--- TASK DATA Enclosed Below ---

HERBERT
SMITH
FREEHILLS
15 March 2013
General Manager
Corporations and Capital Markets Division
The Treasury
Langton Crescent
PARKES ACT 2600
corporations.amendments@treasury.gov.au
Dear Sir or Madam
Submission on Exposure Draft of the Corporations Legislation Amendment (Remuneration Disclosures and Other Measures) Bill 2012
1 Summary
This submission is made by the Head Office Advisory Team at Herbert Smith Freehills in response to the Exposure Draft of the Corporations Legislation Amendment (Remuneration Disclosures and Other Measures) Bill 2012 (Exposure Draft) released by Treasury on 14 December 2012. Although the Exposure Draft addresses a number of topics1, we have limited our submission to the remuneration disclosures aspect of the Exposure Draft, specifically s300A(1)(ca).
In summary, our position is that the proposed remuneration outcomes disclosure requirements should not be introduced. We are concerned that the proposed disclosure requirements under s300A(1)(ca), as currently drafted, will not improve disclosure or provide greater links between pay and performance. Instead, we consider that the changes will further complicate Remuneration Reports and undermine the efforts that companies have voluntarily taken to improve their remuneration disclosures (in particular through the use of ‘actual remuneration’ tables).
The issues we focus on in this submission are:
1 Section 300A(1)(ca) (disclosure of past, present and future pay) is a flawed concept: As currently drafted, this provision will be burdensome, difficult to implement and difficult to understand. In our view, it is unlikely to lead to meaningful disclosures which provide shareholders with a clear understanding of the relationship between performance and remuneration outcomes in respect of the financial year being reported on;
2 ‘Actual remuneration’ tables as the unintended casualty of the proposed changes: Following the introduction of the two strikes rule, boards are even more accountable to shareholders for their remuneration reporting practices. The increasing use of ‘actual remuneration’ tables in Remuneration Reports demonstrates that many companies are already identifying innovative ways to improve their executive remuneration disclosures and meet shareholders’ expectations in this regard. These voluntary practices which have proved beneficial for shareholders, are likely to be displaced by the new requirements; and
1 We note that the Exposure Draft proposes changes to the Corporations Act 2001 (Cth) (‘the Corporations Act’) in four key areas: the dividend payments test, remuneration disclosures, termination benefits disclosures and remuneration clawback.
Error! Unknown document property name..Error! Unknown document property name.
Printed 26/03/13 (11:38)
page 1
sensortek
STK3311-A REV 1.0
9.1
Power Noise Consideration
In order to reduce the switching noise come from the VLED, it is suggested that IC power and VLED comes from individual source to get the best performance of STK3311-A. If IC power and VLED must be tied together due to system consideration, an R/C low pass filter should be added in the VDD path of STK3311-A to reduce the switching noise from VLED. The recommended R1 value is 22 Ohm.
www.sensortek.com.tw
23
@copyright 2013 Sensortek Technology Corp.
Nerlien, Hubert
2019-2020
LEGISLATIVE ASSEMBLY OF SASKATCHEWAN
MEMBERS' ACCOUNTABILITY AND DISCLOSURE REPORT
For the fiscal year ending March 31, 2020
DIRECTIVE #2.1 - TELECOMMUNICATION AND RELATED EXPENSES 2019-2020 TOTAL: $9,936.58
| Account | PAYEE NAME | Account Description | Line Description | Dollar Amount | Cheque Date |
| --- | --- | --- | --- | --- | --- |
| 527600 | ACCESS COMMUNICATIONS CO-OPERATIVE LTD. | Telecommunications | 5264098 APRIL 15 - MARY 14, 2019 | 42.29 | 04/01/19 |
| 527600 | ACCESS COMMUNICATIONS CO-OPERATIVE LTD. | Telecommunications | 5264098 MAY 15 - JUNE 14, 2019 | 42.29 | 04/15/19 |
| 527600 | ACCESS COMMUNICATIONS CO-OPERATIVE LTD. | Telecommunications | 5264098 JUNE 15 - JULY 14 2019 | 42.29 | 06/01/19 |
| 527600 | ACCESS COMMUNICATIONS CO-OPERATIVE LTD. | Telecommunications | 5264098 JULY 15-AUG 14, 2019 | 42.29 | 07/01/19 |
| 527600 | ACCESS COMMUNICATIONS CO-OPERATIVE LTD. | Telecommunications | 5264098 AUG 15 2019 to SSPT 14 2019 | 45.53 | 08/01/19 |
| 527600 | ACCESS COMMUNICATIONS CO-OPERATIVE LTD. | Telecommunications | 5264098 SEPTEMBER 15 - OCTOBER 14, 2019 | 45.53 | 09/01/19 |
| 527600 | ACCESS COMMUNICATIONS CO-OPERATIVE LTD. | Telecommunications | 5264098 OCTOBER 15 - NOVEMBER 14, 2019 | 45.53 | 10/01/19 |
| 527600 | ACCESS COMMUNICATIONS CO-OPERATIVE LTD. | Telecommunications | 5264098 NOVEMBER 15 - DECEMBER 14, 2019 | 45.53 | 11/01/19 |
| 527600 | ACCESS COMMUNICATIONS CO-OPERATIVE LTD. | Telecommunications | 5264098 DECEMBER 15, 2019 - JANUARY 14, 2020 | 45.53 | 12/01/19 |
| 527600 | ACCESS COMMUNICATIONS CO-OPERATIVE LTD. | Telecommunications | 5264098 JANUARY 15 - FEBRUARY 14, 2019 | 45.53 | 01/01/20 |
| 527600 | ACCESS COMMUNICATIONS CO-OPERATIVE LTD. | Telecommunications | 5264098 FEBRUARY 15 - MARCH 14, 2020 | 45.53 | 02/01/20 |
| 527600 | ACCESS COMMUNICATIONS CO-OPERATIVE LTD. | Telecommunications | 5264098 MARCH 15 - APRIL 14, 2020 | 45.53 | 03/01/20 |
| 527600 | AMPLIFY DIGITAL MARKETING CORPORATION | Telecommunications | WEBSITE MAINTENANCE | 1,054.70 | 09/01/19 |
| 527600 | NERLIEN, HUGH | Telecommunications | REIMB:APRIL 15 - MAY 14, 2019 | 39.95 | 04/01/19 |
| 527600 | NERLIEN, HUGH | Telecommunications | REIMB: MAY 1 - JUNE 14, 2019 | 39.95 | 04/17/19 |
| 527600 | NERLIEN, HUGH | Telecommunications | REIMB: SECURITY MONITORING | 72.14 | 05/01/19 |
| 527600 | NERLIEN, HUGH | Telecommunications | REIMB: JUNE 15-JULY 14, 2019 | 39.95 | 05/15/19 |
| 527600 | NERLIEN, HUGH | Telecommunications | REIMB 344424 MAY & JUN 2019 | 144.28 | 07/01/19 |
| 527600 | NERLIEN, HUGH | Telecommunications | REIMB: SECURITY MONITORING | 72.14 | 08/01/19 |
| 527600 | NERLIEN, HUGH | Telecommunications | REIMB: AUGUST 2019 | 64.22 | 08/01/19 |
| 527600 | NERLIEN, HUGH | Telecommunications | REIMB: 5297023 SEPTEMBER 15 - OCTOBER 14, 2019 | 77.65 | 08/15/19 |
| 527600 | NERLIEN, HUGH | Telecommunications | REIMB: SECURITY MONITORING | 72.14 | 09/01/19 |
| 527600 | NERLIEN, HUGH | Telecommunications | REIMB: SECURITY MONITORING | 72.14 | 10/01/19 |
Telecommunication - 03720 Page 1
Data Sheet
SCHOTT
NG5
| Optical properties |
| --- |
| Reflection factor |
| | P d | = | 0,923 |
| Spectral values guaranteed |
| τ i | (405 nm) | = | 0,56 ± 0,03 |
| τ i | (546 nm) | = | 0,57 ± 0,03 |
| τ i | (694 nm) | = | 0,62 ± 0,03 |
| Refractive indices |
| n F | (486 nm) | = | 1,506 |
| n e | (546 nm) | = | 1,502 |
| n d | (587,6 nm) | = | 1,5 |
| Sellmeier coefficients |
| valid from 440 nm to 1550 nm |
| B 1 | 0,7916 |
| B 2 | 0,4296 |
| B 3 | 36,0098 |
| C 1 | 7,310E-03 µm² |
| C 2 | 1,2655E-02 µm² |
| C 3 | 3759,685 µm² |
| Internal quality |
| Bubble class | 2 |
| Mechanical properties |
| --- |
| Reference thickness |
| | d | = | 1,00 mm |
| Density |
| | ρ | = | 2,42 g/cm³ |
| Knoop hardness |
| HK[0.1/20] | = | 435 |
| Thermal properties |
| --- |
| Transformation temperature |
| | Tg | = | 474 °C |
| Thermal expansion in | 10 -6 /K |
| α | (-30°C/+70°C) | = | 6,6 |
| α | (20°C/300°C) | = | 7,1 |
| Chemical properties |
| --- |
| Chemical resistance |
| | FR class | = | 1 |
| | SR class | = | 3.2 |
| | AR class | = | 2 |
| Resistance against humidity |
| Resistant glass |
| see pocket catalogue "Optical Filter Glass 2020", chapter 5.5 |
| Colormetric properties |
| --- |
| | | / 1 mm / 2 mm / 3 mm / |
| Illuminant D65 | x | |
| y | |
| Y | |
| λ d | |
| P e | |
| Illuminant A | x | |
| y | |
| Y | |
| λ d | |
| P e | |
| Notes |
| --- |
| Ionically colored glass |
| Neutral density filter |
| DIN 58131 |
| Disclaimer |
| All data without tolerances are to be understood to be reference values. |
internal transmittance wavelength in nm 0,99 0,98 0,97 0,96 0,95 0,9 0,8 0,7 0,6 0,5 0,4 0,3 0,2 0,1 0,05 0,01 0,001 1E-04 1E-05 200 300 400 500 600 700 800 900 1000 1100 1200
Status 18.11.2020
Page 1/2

--- End of Enclosed TASK DATA ---

Give back, exactly as written, the stretch from the line with "2 ‘Actual remuneration’" through the line with "Error! Unknown document property name..Error!", and no other lines from the records above.

SOLVED PROBLEM
2 ‘Actual remuneration’ tables as the unintended casualty of the proposed changes: Following the introduction of the two strikes rule, boards are even more accountable to shareholders for their remuneration reporting practices. The increasing use of ‘actual remuneration’ tables in Remuneration Reports demonstrates that many companies are already identifying innovative ways to improve their executive remuneration disclosures and meet shareholders’ expectations in this regard. These voluntary practices which have proved beneficial for shareholders, are likely to be displaced by the new requirements; and
1 We note that the Exposure Draft proposes changes to the Corporations Act 2001 (Cth) (‘the Corporations Act’) in four key areas: the dividend payments test, remuneration disclosures, termination benefits disclosures and remuneration clawback.
Error! Unknown document property name..Error! Unknown document property name.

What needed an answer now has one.